Granny Gross is an example of my favorite line of ghosts that Kenner released. The series was called Haunted Humans and featured various normal looking humans who would transform into monsters. All of these were great and included a cop, a football player, and my favorite was the garbage man who transformed into Terror Trash. These were all cool looking monsters and fit in well with the Real Ghostbusters as well as Ninja Turtles and especially the Beetlejuice figures which were also Kenner productions.
Another great series in the line was the Monsters toys that were based upon the classic movie monsters from Hollywood. The figures looked great and included the pictured Dracula and Quasimodo as well as Frankenstein's Monster, a mummy, werewolf, and a zombie. These were rare in that they weren't creations exclusive to the Ghostbusters world like all the other toys were.
Of course you can't discuss the Real Ghostbusters toyline without talking about the paranormal investigators themselves. The first wave of the Busters was simple yet they did come with small ghosts and their famous proton packs. Later figures came with wacky weapons and colorful uniforms. Kenner added crazy action features and kept the line fresh and fun throughout the entire run.
Slimer. We can't forget everybody's favorite nasty little good ghost. The Kenner toyline simply referred to him as Green Ghost but we all know who he is supposed to be. There were several versions released, including a plush hand puppet but my favorite is probably the one pictured on the right. He is a part of the line known as Gooper Ghosts and besides looking most like his cartoon counterpart, he came packaged with a can of the great slime known as Ecto-Plazm. He has a backpack that forced the slime out of his mouth. The box describes this as Slimer giving Ecto-Plazm kisses which is a unique way of describing someone throwing up. Next time I puke I'll just tell everybody I'm giving out free Ecto-Plazm kisses.

*Actions to take*
1 - In the piece on the Real Ghostbusters toys, what was the garbage man's monster form called?
2 - Please continue the piece on the Real Ghostbusters toys from its final sentence, keeping the same voice.

*Given data*

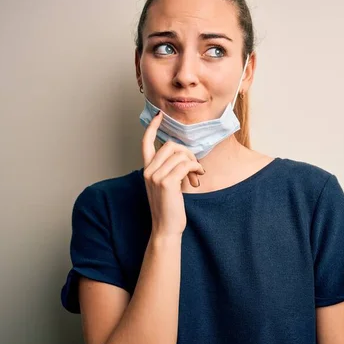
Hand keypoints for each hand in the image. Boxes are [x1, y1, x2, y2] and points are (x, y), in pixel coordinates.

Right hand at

*Answers per task*
1 - Terror Trash

2 -
Intertestingly the box does say in small letters that he is the ghost known as Slimer on the tv show but none of the packages that any version of Slimer was released on actually call him by that name. They acknowledge it but still call him Green Ghost.
Ralston pumped out all kinds of kid magnet cereals back in the day. They had everything from Bill & Ted to Gizmo printed on their boxes. One of my favorites, however, is their Ghostbusters cereal. Ghostbusters was a license that Ralston held onto for quite a while. They produced several different boxes tying in with the Real Ghostbusters cartoon, Ghostbusters 2, and even the Slimer and the Real Ghostbusters hour of animated television.
Ralston was jumping on the hologram bandwagon back when this box was produced. Holograms once covered everything that a kid could want and some were better quality than others. This one is pretty good and has held up over the years. It shows a random ghost getting busted by a blast from the Ghostbusters proton packs.
They must have really been banking on holograms because the back of the box has an offer for a hologram shirt with a few choices of the picture being from some of their more popular cereals at the time.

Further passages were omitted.